Dr. Robert Tinker is an internationally recognized pioneer in constructivist uses of educational technologies. He was the first to link probes to desktop computers for students to make real-time measurements—a technique called microcomputer-based labs. As chief scientist at TERC in Cambridge, Massachusetts, he applied technology, particularly advanced instrumentation and telecommunications, to enhance education. He was the first to use electronic networking to enable students to collaborate on distributed environmental investigations. The initial result of this work was the NGS Kids Network, the first curriculum to extensively use student collaborations and data sharing. This early success led to the Global Lab and GLOBE projects as well as the creation of LabNet, an early use of networking to support teachers’ professional development.

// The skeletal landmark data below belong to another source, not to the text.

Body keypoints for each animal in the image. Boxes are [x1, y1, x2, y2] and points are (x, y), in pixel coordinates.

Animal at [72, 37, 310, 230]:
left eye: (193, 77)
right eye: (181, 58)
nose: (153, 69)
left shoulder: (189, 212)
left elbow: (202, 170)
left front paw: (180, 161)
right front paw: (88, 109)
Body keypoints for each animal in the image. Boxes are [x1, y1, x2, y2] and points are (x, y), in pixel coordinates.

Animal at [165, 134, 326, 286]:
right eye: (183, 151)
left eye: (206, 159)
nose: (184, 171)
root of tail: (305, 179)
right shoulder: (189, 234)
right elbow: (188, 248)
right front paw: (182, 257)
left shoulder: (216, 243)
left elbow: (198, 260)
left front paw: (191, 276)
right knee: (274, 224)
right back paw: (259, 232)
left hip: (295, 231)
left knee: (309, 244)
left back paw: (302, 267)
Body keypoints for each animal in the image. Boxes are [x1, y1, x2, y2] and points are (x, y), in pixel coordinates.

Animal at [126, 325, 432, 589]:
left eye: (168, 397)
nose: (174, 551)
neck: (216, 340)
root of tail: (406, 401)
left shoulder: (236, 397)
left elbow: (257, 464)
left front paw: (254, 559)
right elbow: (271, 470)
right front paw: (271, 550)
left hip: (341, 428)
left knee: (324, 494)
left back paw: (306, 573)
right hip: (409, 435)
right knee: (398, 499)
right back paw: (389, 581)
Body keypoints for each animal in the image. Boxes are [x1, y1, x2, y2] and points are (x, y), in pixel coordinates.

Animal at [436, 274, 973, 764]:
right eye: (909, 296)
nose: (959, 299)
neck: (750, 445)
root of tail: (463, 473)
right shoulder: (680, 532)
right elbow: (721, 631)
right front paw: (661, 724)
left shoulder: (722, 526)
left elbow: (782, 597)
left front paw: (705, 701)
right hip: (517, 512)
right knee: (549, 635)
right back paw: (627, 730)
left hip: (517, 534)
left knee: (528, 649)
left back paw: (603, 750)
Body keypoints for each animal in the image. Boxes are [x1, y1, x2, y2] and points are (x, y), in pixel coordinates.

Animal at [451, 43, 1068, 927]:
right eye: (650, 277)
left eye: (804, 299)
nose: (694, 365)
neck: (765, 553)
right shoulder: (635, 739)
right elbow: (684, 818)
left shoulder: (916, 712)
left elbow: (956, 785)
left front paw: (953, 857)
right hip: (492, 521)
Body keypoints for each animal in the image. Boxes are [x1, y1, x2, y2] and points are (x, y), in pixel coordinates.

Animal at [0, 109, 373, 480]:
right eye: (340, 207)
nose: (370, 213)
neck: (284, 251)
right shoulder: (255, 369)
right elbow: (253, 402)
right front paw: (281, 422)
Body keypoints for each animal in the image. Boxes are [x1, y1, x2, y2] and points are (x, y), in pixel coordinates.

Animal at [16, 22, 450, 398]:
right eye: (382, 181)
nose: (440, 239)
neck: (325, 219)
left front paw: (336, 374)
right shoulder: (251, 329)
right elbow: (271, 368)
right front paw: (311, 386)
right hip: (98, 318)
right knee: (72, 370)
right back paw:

In 1994, Dr. Tinker founded the Concord Consortium to concentrate on applying technology to improve learning. His current research includes work on the educational applications of hand-held computers, large-scale tests of online courses for teachers and secondary students, sophisticated simulations and molecular modeling, and the creation of technology-rich materials for sustainable development education. The best-known of these projects is the Virtual High School, which currently offers over 180 courses to high school students throughout the country.
Dr. Tinker is also co-PI for the Center for Innovative Learning Technologies co-located at Concord, Berkeley, Vanderbilt, and SRI International, an international center for collaborative, cross-sector research and development of educational technology. Dr. Tinker earned his Ph.D. in experimental low temperature physics from MIT and taught college physics for ten years. He currently serves on the Committee on Technological Literacy and is a past member of the US National Committee on Science Education Standards and Assessment.